To schedule regular archiving you can use any task scheduler like cron, at, sytsemd, etc.

ArchiveBox ignores links that are imported multiple times (keeping the earliest version that it’s seen). This means you can add cron jobs that regularly poll the same file or URL for new links, adding only new ones as necessary.

For some example configs, see the etc/cron.d and etc/supervisord folders.

Examples

Example: Import Firefox browser history every 24 hours

This example exports your browser history and archives it once a day:

Create /opt/ArchiveBox/bin/firefox_custom.sh:

#!/bin/bash

cd /opt/ArchiveBox
./bin/archivebox-export-browser-history --firefox ./output/sources/firefox_history.json
archivebox add < ./output/sources/firefox_history.json  >> /var/log/ArchiveBox.log

Then create a new file /etc/cron.d/ArchiveBox-Firefox to tell cron to run your script every 24 hours:

0 24 * * * www-data /opt/ArchiveBox/bin/firefox_custom.sh

Example: Import an RSS feed from Pocket every 12 hours

This example imports your Pocket bookmark feed and archives any new links once a day:

First, set your Pocket RSS feed to “public” under https://getpocket.com/privacy_controls.
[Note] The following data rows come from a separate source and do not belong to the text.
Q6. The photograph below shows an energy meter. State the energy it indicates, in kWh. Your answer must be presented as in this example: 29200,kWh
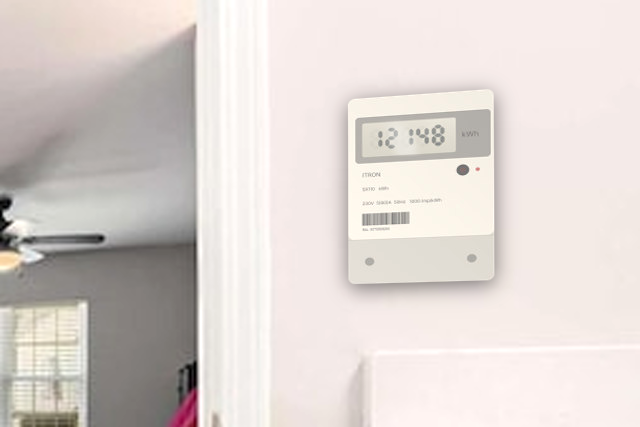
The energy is 12148,kWh
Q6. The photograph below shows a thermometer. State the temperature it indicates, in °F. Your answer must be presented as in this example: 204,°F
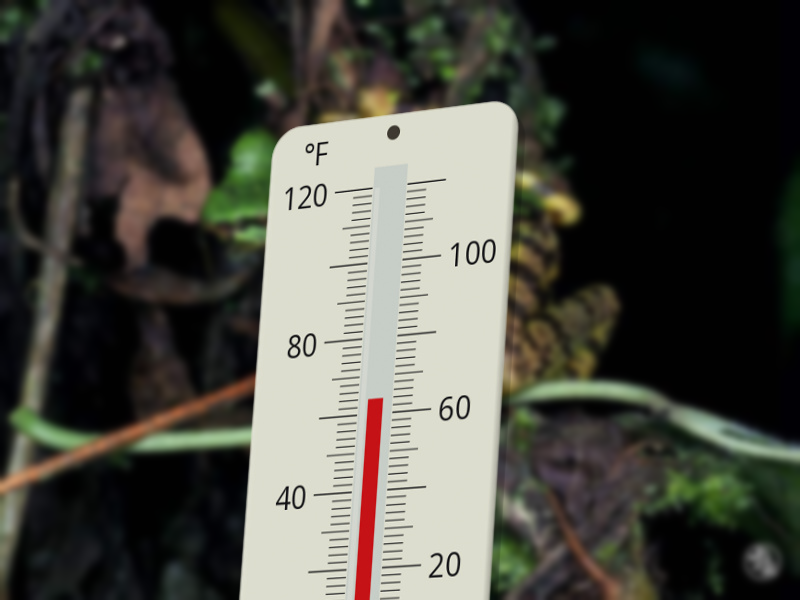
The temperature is 64,°F
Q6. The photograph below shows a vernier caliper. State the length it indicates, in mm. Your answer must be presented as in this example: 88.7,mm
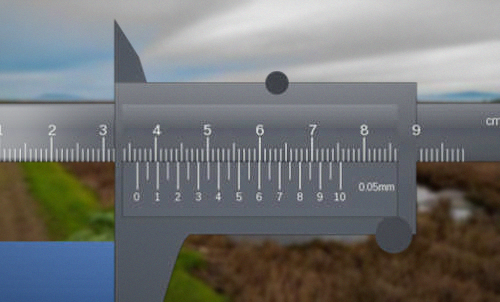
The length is 36.5,mm
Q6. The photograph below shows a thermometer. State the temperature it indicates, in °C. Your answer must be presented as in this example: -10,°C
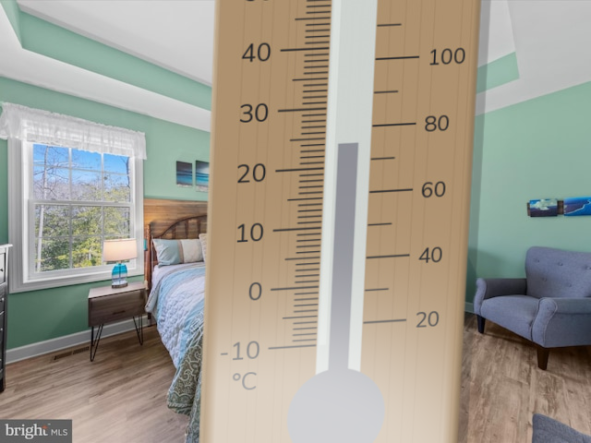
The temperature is 24,°C
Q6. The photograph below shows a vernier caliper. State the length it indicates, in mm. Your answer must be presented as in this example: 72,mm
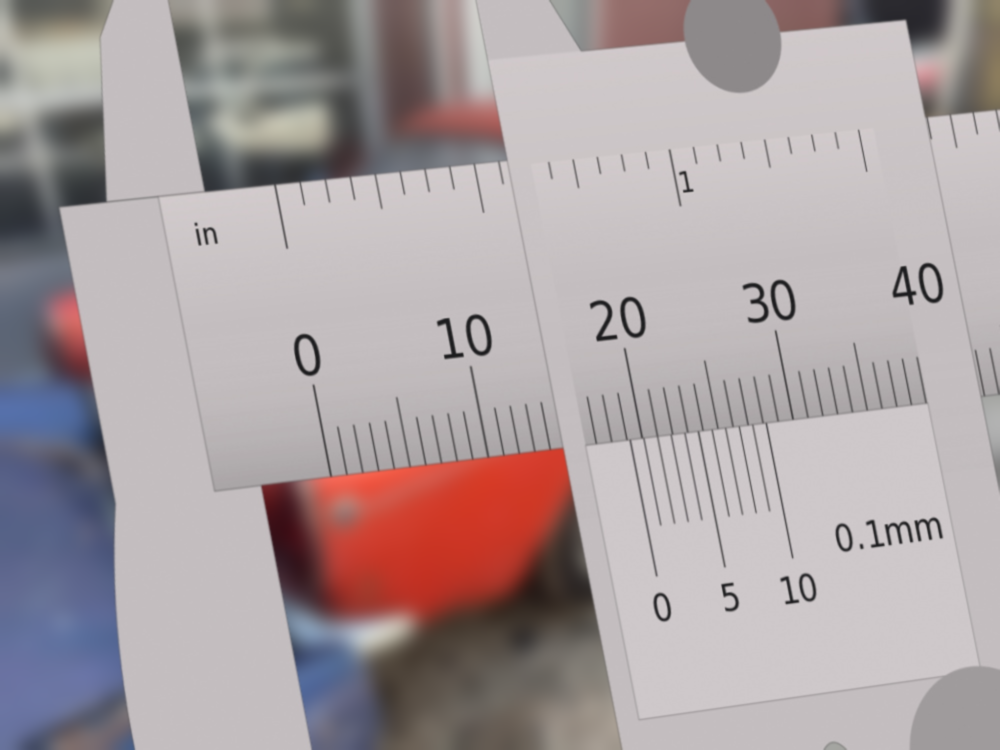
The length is 19.2,mm
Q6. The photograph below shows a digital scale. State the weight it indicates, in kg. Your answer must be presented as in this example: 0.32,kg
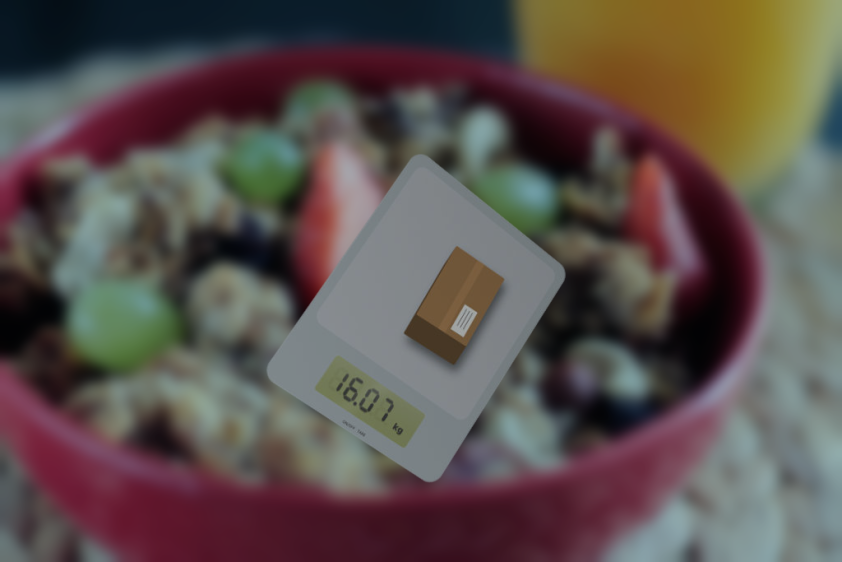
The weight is 16.07,kg
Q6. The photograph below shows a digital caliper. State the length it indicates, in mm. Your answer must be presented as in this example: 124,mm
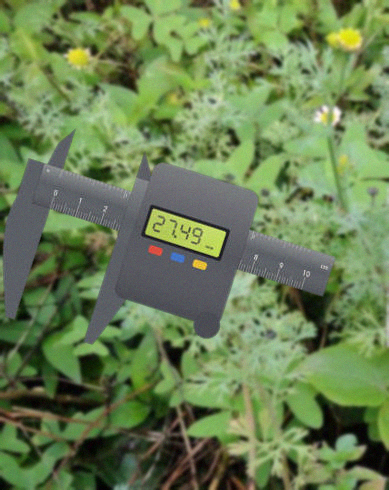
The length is 27.49,mm
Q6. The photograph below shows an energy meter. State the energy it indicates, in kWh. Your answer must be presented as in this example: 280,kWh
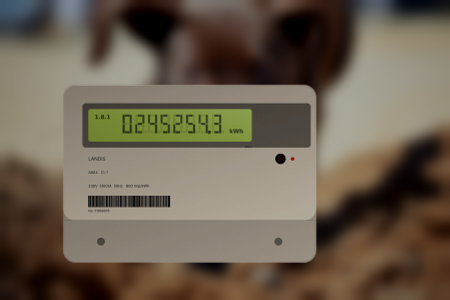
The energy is 245254.3,kWh
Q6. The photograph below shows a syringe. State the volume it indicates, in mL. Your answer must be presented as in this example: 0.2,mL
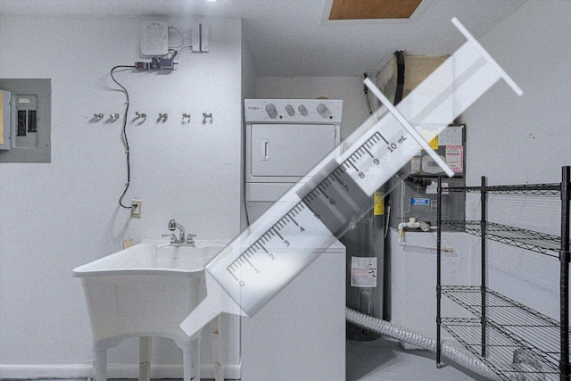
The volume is 5,mL
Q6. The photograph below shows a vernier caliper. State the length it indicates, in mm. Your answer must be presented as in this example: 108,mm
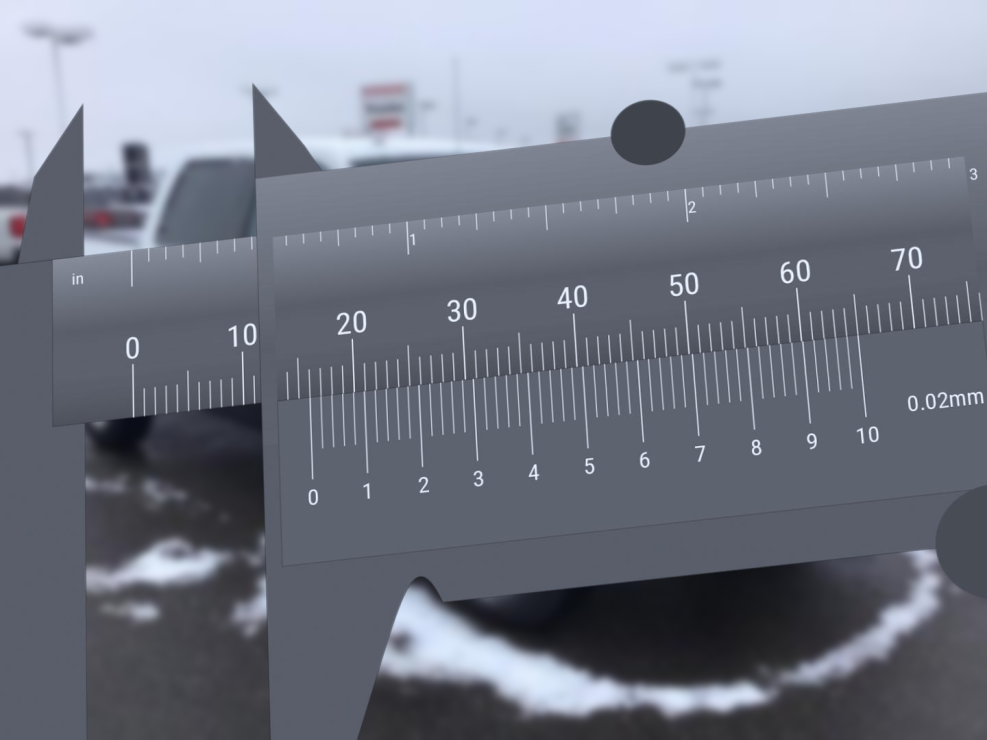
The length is 16.0,mm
Create /opt/ArchiveBox/bin/pocket_custom.sh:

#!/bin/bash

cd /opt/ArchiveBox
curl https://getpocket.com/users/yourusernamegoeshere/feed/all | archivebox add  >> /var/log/ArchiveBox.log

Then create a new file /etc/cron.d/ArchiveBox-Pocket to tell cron to run your script every 12 hours:

0 12 * * * www-data /opt/ArchiveBox/bin/pocket_custom.sh